(Records from a collection)

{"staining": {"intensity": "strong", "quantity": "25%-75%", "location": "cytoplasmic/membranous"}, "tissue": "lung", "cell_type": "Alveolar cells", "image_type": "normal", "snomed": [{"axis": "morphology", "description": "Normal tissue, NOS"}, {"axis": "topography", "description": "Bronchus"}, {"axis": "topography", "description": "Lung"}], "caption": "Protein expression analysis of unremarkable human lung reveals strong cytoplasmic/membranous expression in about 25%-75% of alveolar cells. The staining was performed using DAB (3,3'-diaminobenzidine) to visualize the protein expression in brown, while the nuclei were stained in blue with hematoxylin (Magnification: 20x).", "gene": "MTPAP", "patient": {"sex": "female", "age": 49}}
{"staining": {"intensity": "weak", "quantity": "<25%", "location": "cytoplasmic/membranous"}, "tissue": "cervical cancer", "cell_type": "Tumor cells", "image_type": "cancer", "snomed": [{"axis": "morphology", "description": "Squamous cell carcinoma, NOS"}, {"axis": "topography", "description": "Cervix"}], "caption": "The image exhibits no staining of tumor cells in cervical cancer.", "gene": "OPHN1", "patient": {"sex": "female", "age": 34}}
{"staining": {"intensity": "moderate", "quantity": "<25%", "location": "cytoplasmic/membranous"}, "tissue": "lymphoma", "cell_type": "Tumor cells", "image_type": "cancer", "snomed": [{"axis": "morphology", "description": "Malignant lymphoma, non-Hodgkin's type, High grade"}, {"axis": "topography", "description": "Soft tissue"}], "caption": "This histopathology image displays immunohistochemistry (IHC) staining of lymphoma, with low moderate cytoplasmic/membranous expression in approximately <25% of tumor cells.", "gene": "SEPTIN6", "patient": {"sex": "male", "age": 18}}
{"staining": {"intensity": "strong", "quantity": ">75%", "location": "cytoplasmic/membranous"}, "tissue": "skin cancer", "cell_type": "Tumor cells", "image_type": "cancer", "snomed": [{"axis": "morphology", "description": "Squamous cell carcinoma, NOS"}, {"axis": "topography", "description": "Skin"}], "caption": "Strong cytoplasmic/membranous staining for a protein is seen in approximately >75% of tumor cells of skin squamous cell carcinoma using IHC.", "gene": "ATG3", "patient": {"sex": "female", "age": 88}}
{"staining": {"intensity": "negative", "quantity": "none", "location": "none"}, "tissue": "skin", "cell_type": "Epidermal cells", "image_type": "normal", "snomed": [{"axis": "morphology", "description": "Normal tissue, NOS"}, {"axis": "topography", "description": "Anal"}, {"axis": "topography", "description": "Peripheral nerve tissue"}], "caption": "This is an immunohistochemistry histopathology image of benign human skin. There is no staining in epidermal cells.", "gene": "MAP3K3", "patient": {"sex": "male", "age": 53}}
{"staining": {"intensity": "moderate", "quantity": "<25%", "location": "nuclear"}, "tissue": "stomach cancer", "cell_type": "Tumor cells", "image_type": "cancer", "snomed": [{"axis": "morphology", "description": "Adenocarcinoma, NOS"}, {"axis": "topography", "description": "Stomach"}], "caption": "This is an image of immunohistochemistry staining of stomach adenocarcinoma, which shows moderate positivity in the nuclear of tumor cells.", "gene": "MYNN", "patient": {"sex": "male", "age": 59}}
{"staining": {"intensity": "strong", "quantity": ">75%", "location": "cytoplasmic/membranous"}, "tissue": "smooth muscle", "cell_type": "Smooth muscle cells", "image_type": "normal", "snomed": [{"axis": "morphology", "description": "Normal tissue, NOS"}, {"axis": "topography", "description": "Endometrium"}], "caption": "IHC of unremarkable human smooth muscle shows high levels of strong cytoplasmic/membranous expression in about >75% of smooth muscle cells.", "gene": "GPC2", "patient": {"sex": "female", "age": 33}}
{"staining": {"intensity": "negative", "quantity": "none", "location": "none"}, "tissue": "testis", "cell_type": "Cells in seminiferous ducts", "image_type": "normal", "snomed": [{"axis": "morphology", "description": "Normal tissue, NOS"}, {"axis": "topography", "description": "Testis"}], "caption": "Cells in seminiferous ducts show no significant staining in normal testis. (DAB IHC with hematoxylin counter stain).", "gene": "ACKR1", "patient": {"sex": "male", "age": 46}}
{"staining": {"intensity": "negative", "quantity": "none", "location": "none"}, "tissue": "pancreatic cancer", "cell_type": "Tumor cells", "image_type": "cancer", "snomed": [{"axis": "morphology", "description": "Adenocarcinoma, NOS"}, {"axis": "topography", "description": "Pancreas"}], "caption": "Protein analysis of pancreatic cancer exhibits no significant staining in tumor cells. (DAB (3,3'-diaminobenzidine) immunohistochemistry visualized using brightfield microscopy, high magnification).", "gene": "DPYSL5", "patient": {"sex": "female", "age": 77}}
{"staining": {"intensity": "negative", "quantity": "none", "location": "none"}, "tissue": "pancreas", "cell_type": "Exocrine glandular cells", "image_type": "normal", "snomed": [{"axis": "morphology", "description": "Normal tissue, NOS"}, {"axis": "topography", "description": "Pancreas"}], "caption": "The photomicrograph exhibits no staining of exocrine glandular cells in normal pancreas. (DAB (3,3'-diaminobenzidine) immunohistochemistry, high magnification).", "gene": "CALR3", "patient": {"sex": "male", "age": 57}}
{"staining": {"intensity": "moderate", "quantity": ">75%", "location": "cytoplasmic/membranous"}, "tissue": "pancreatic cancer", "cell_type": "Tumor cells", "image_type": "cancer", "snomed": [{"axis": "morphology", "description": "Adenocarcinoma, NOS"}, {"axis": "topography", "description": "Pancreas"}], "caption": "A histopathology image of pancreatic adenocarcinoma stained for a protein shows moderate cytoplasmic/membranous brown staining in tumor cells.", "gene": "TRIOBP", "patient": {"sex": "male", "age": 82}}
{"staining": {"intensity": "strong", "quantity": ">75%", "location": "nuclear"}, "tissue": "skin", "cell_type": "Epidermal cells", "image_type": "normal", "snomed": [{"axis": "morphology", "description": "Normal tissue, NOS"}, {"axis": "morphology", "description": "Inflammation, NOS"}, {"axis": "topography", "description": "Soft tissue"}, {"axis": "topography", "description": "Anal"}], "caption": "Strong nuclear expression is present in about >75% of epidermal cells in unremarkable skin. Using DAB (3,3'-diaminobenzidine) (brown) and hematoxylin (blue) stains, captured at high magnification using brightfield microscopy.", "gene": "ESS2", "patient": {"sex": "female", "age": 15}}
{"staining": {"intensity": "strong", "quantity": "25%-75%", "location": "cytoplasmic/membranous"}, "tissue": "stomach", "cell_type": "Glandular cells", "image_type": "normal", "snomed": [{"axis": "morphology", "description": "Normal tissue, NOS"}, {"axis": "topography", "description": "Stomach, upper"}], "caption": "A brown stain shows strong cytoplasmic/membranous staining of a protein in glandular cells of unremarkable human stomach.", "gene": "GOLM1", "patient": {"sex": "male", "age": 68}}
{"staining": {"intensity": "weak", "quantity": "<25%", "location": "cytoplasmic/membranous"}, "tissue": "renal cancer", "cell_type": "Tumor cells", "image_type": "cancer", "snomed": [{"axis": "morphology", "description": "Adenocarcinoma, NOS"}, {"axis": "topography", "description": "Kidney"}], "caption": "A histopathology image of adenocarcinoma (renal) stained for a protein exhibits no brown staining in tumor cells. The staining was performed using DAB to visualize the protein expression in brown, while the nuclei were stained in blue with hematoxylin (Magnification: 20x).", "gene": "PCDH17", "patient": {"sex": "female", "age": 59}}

● ACTIVITY:
Using the data above, copy each line that contains "significant".

● WRITTEN ANSWER:
{"staining": {"intensity": "negative", "quantity": "none", "location": "none"}, "tissue": "testis", "cell_type": "Cells in seminiferous ducts", "image_type": "normal", "snomed": [{"axis": "morphology", "description": "Normal tissue, NOS"}, {"axis": "topography", "description": "Testis"}], "caption": "Cells in seminiferous ducts show no significant staining in normal testis. (DAB IHC with hematoxylin counter stain).", "gene": "ACKR1", "patient": {"sex": "male", "age": 46}}
{"staining": {"intensity": "negative", "quantity": "none", "location": "none"}, "tissue": "pancreatic cancer", "cell_type": "Tumor cells", "image_type": "cancer", "snomed": [{"axis": "morphology", "description": "Adenocarcinoma, NOS"}, {"axis": "topography", "description": "Pancreas"}], "caption": "Protein analysis of pancreatic cancer exhibits no significant staining in tumor cells. (DAB (3,3'-diaminobenzidine) immunohistochemistry visualized using brightfield microscopy, high magnification).", "gene": "DPYSL5", "patient": {"sex": "female", "age": 77}}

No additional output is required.